Again, the narrator plays on the woman's personality in line 460, since he speaks of her as of a "bold" and "fair" and, and this is the point of irony, "red in hue".

The Wife of Bath is a woman of excesses even in marriage, since she has already had five husbands. The narrator parodizes the figure of the woman when he says "She had been respectable throughout her life" and even when he tells the reader that all her weddings had been religious ones ("married in church"). He seems to suggest that as a man there is high rosk to court her. Irony is underlined also when the narrator reinforces the woman's worldly attitude adding " not counting other company in youth". The narrator concludes his chatacterizations about the Wife's reputation saying that there is not even need to discuss about her behaviour.

The characterization makes now reference to the woman's passion for travelling: she seems to be continually moving around the world, considered that she has been in Jerusalem, Rome Boulogne, Santiago and Cologne, all places connected to the idea of religion in that they are all sights of pilgrimage. But no such spiritual bent comes out of Chaucer's lines as for the Wife's spirituality and therefore the intelligent reader may rightly suppose she has exchanged religious sights for touristic resorts. The insistance in cataloguing pilgrimage aights adds to the narrator's irony, because it sounds rather improbable that a still young woman of the period could have visited all those places.

The Wife's desire to talk and to talk with men in particular comes immediately to surface at line 469, when the narrator plays on her pleasure to tell of her wandering. The narrator does not hide the double-faced nature of the woman's behaviour, since he metaphorically parodizes the way she sits on a horse. She looks more as a trophy. In addition the narrator focuses the reader's attention on her exaggerated style of dressing even on a horse. He seems to ridicule the woman openly in lines 472-473 once again, reiforcing the idea he had hinted out at line 407, focusing on her being "gap-toothed".

The characterization ends highlighting all of the woman's wise attitude in giving advice on love matters and the conclusion sticks in the intelligent reader's mind because Chaucer plays on repetitive double senses to let the reader know the Wife of Bath is not at all the respectable woman she professes to be.

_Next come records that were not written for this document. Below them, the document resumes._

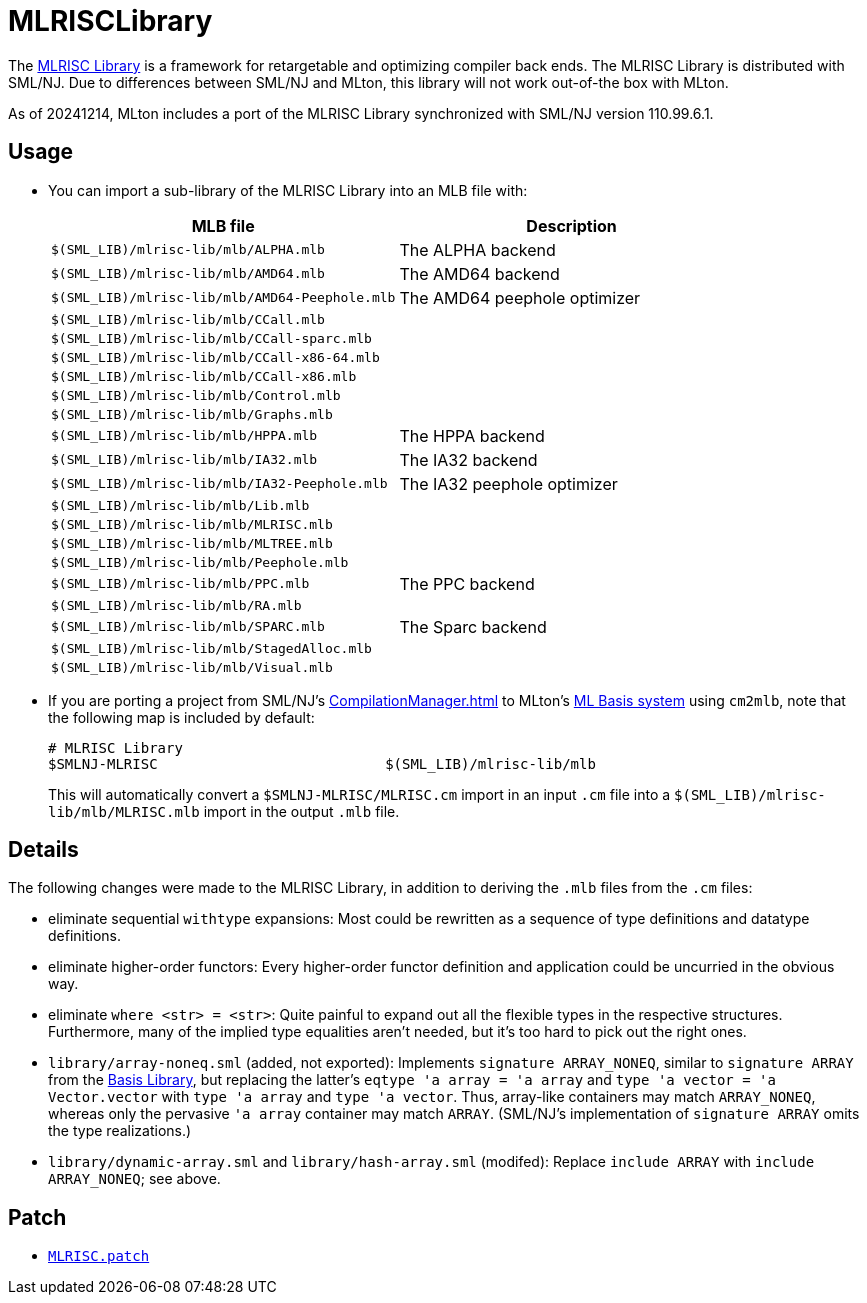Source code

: = MLRISCLibrary

The http://www.cs.nyu.edu/leunga/www/MLRISC/Doc/html/index.html[MLRISC
Library] is a framework for retargetable and optimizing compiler back
ends.  The MLRISC Library is distributed with SML/NJ.  Due to
differences between SML/NJ and MLton, this library will not work
out-of-the box with MLton.

As of 20241214, MLton includes a port of the MLRISC Library
synchronized with SML/NJ version 110.99.6.1.

== Usage

* You can import a sub-library of the MLRISC Library into an MLB file with:
+
[options="header"]
|===
|MLB file|Description
|`$(SML_LIB)/mlrisc-lib/mlb/ALPHA.mlb`|The ALPHA backend
|`$(SML_LIB)/mlrisc-lib/mlb/AMD64.mlb`|The AMD64 backend
|`$(SML_LIB)/mlrisc-lib/mlb/AMD64-Peephole.mlb`|The AMD64 peephole optimizer
|`$(SML_LIB)/mlrisc-lib/mlb/CCall.mlb`|
|`$(SML_LIB)/mlrisc-lib/mlb/CCall-sparc.mlb`|
|`$(SML_LIB)/mlrisc-lib/mlb/CCall-x86-64.mlb`|
|`$(SML_LIB)/mlrisc-lib/mlb/CCall-x86.mlb`|
|`$(SML_LIB)/mlrisc-lib/mlb/Control.mlb`|
|`$(SML_LIB)/mlrisc-lib/mlb/Graphs.mlb`|
|`$(SML_LIB)/mlrisc-lib/mlb/HPPA.mlb`|The HPPA backend
|`$(SML_LIB)/mlrisc-lib/mlb/IA32.mlb`|The IA32 backend
|`$(SML_LIB)/mlrisc-lib/mlb/IA32-Peephole.mlb`|The IA32 peephole optimizer
|`$(SML_LIB)/mlrisc-lib/mlb/Lib.mlb`|
|`$(SML_LIB)/mlrisc-lib/mlb/MLRISC.mlb`|
|`$(SML_LIB)/mlrisc-lib/mlb/MLTREE.mlb`|
|`$(SML_LIB)/mlrisc-lib/mlb/Peephole.mlb`|
|`$(SML_LIB)/mlrisc-lib/mlb/PPC.mlb`|The PPC backend
|`$(SML_LIB)/mlrisc-lib/mlb/RA.mlb`|
|`$(SML_LIB)/mlrisc-lib/mlb/SPARC.mlb`|The Sparc backend
|`$(SML_LIB)/mlrisc-lib/mlb/StagedAlloc.mlb`|
|`$(SML_LIB)/mlrisc-lib/mlb/Visual.mlb`|
|===

* If you are porting a project from SML/NJ's <<CompilationManager#>> to
MLton's <<MLBasis#,ML Basis system>> using `cm2mlb`, note that the
following map is included by default:
+
----
# MLRISC Library
$SMLNJ-MLRISC                           $(SML_LIB)/mlrisc-lib/mlb
----
+
This will automatically convert a `$SMLNJ-MLRISC/MLRISC.cm` import in
an input `.cm` file into a `$(SML_LIB)/mlrisc-lib/mlb/MLRISC.mlb`
import in the output `.mlb` file.

== Details

The following changes were made to the MLRISC Library, in addition to
deriving the `.mlb` files from the `.cm` files:

* eliminate sequential `withtype` expansions: Most could be rewritten as a sequence of type definitions and datatype definitions.
* eliminate higher-order functors: Every higher-order functor definition and application could be uncurried in the obvious way.
* eliminate `where <str> = <str>`: Quite painful to expand out all the flexible types in the respective structures.  Furthermore, many of the implied type equalities aren't needed, but it's too hard to pick out the right ones.
* `library/array-noneq.sml` (added, not exported): Implements `signature ARRAY_NONEQ`, similar to `signature ARRAY` from the <<BasisLibrary#,Basis Library>>, but replacing the latter's `eqtype 'a array = 'a array` and `type 'a vector = 'a Vector.vector` with `type 'a array` and `type 'a vector`.  Thus, array-like containers may match `ARRAY_NONEQ`, whereas only the pervasive `'a array` container may match `ARRAY`.  (SML/NJ's implementation of `signature ARRAY` omits the type realizations.)
* `library/dynamic-array.sml` and `library/hash-array.sml` (modifed): Replace `include ARRAY` with `include ARRAY_NONEQ`; see above.

== Patch

* https://github.com/MLton/mlton/blob/master/lib/mlrisc-lib/MLRISC.patch[`MLRISC.patch`]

After a careful reading activity of the Wife of Bath's characterization one can rightly assert that in order to make the character memorable the poet plays with different literary devices that range from the intentionally use of the rhyming couplet to the use of a metaphorical language to indirectly unveil aspects of the woman's personality that were not openly acceptedduring the middle ages. Indeed the Wife of Bath seems to exhibit all the features that would make men be afraid of women with straight forward manners. In Chaucer's opinion, such a woman from Bath was clearly an object of desire that he rather portraises as a toil of pleasure.

Surely she did not at all represent the kind of woman approved by the mentality of that time: her gap-toothed quality, her "buttocks large", her skill in the "old dance" make her a memorable character.